Could you restate word for word only the lines below from the one holding "Pages that link" to the one holding "Artists experiment with", inclusive, and leave out the pictures?

── Task material ──

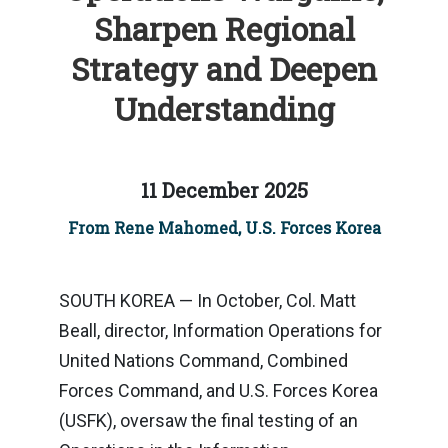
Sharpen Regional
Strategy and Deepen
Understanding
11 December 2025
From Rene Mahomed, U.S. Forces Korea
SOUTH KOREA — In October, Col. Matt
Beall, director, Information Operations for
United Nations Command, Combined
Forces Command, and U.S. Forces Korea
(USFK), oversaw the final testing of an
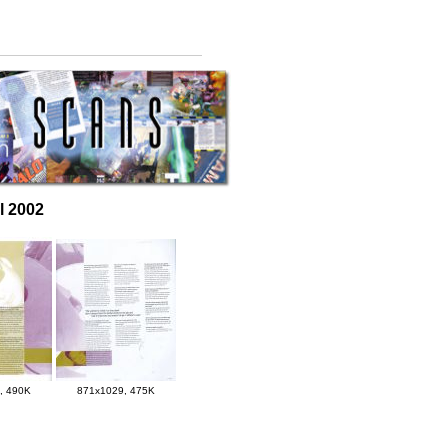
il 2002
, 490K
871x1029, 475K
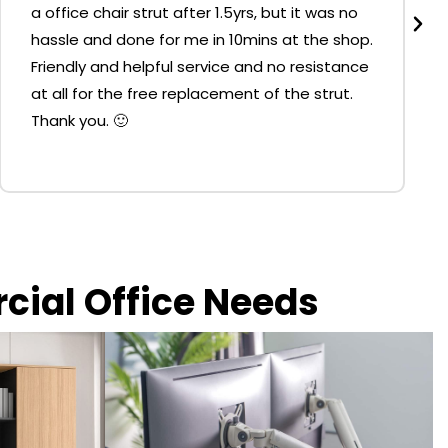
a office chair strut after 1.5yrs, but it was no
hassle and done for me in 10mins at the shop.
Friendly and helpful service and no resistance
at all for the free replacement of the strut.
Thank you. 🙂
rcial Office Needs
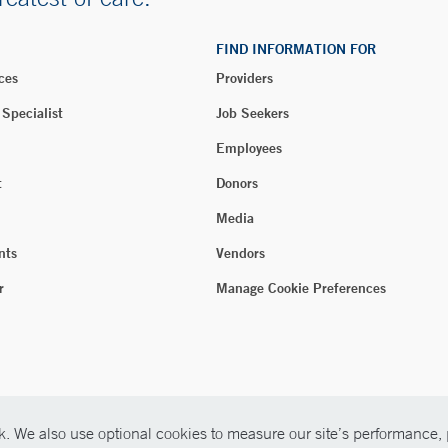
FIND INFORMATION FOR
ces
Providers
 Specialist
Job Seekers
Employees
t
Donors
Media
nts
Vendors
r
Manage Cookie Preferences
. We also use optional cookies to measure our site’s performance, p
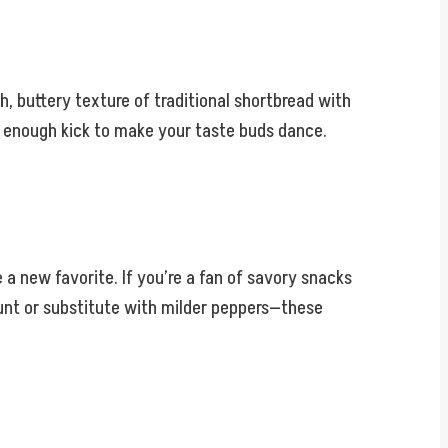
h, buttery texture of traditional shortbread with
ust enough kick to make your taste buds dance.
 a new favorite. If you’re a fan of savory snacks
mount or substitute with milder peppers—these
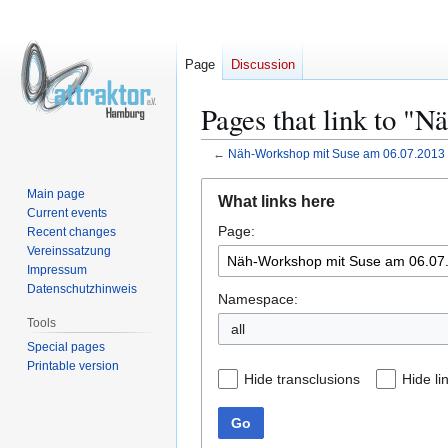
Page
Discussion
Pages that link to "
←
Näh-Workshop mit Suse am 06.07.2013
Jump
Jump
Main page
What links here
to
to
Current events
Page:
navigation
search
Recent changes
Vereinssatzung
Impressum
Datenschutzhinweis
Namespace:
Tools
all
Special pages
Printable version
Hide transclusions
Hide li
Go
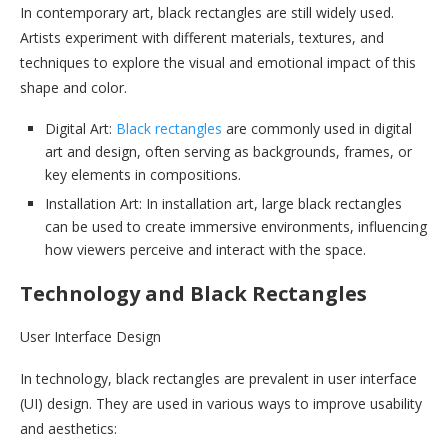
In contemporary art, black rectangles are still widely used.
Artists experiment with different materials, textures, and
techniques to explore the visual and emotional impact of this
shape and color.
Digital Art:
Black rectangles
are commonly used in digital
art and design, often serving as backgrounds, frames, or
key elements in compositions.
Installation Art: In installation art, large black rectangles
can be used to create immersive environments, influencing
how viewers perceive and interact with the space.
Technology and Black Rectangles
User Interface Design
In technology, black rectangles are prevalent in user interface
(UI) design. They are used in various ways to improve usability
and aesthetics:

───

### Output for this task
Pages that link to "
←
Näh-Workshop mit Suse am 06.07.2013
Jump
Jump
Main page
What links here
to
to
Current events
Page:
navigation
search
Recent changes
Vereinssatzung
Impressum
Datenschutzhinweis
Namespace:
Tools
all
Special pages
Printable version
Hide transclusions
Hide li
Go
In contemporary art, black rectangles are still widely used.
Artists experiment with different materials, textures, and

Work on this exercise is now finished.